Butts initially called the game Lexiko, but changed the name to Criss Cross Words (he also considered It), and began to seek a buyer. The game makers he originally contacted rejected the idea, but Butts was tenacious. Eventually, he sold the rights to entrepreneur and game lover James Brunot, who made a few minor adjustments to the design and renamed the game Scrabble.

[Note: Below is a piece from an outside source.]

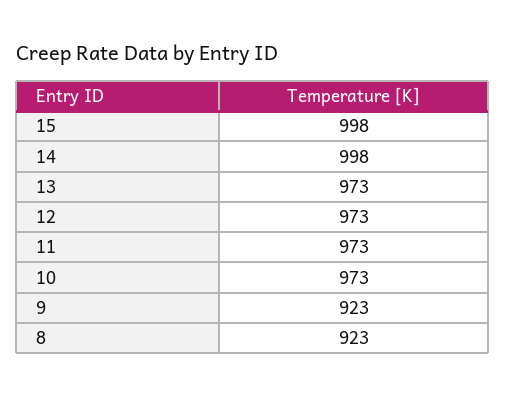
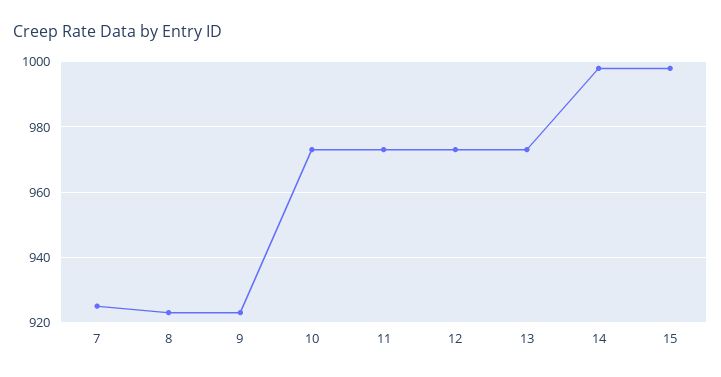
7: none -> 925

In 1948, the game was trademarked, and Brunot and his wife converted an abandoned schoolhouse in Dodgingtown, Connecticut, into a Scrabble factory. In 1949, the Brunots made 2,400 sets and lost $450 . But the game was steadily gaining popularity, helped by orders from Macy's department store. By 1952, the Brunots could no longer keep up with demand and asked licensed game maker Selchow and Righter to market and distribute the game. As of 2009, over 150 million sets had been sold worldwide, with between one and two million sets sold each year in North America alone.

===Alfreds Other Game===
In his 80s, Butts invented another game, titled simply Alfreds [sic] Other Game, released in 1985 by Selchow and Righter. Also a tile-based game, it has 144 letter tiles and four playing boards. Players receive 36 letters from which they try to make as many word combinations as possible. Butts called it "simultaneous solitaire". It has not had the commercial success of Scrabble. As of October 2023, the game has a rating of 5.5 out of 10 on the BoardGameGeek website.